April 6, 2020 –
Title: Depression and Sleep Quality Prediction Using Mobile Sensor Analytics
Ph.D. Candidate: Chaoqun Yue
Major Advisor: Dr. Bing Wang
Associate Advisors: Dr. Alexander Russell, Dr. Jinbo Bi
Review Committee Members: Dr. Suining He, Dr. Song Han
Day/Time: Monday, April 6, 2020, 11:00 am-12:00 pm
Join by phone: +1-415-655-0002 US Toll
Access code: 612 407 194
Depression is a serious and widespread mental illness that affects 350 million people worldwide. Current diagnosis has been based on clinical interviews or patient self-reports. Both are limited by recall bias. In addition, clinical interviews require direct attention of a skilled clinician, which is problematic due to the lack of trained professionals. Furthermore, the interviews typically take place in clinics or treatment centers, leading to limited ecological validity. Patient self-reports require that patients fill in the questionnaires consistently over time to monitor depression conditions, which is burdensome and hence difficult to execute on a continuous basis. In this dissertation, we explore using sensing data passively collected from mobile devices (smartphones and wearable devices) for automatic depression screening and sleep quality prediction.
In the first part of the dissertation, we develop a novel approach that addresses missing location data collected on smartphones to obtain more complete location data and more effective depression screening. While location information can be conveniently gathered by GPS, typical datasets suffer from significant periods of missing data due to various factors (e.g., phone power dynamics, limitations of GPS). A common approach is to remove the time periods with significant missing data before data analysis. In our work, we explore another source of location data---WiFi association records---which indicate when a smartphone is associated with a wireless access point (AP), that is complementary to GPS data. Specifically, WiFi coverage is better inside buildings; and collecting WiFi association records is much less energy consuming than using GPS. We develop an approach that fuses location data collected from these two sources on smartphones, and evaluate its performance using a dataset collected from 79 college students. Our evaluation demonstrates that the above approach leads to significantly more complete data; the features extracted from the more complete data present stronger correlation with self-report depression scores, and lead to depression prediction with much higher F1 scores (up to 0.76 compared to 0.5 before data fusion).
In the second part of the dissertation, we explore a novel type of sensing data, coarse-grained meta-data of Internet traffic of smartphones, for depression screening. We develop techniques to identify Internet usage sessions (i.e., time periods when a user is online) and extract a novel set of features from the Internet traffic meta-data. Our results demonstrate that Internet usage features can reflect the different behavioral characteristics between depressed and non-depressed participants, confirming findings in psychological sciences, which have relied on self-reports instead of real Internet traffic as in our study. Furthermore, we develop machine learning based prediction models that use these features to predict depression. Our evaluation shows that Internet usage features can be used for effective depression prediction, leading to F1 score as high as 0.71.
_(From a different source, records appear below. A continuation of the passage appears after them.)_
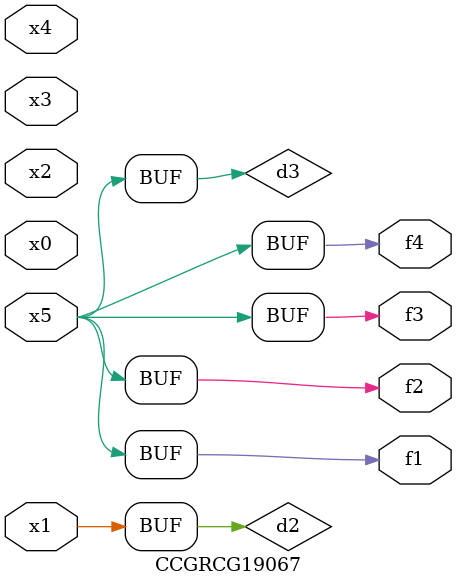
<source format=v>
module CCGRCG19067(
	input x0, x1, x2, x3, x4, x5,
	output f1, f2, f3, f4
);

	wire d1, d2, d3;

	not (d1, x5);
	or (d2, x1);
	xnor (d3, d1);
	assign f1 = d3;
	assign f2 = d3;
	assign f3 = d3;
	assign f4 = d3;
endmodule

</source>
In the third part of the dissertation, we use smartphone sensing data (e.g., location, activity) to predict one's sleep quality, which is highly related to both mental and physical health. Sleep efficiency (i.e., the amount of time asleep over the total amount of time in bed) is one of the most important metrics for measuring sleep quality. While wearable devices can be used to measure sleep efficiency, one must wear such devices during sleep. We investigate an alternative approach that utilizes location data collected from smartphones to predict sleep quality. Specifically, we extract location-based features from smartphone data and develop machine learning-based prediction models to predict sleep efficiency. Furthermore, we explore the impact of the amount of historical data and sequential data on prediction accuracy. Our evaluation shows that location-based features can be used for effective sleep efficiency prediction, leading to F1 score as high as 0.76.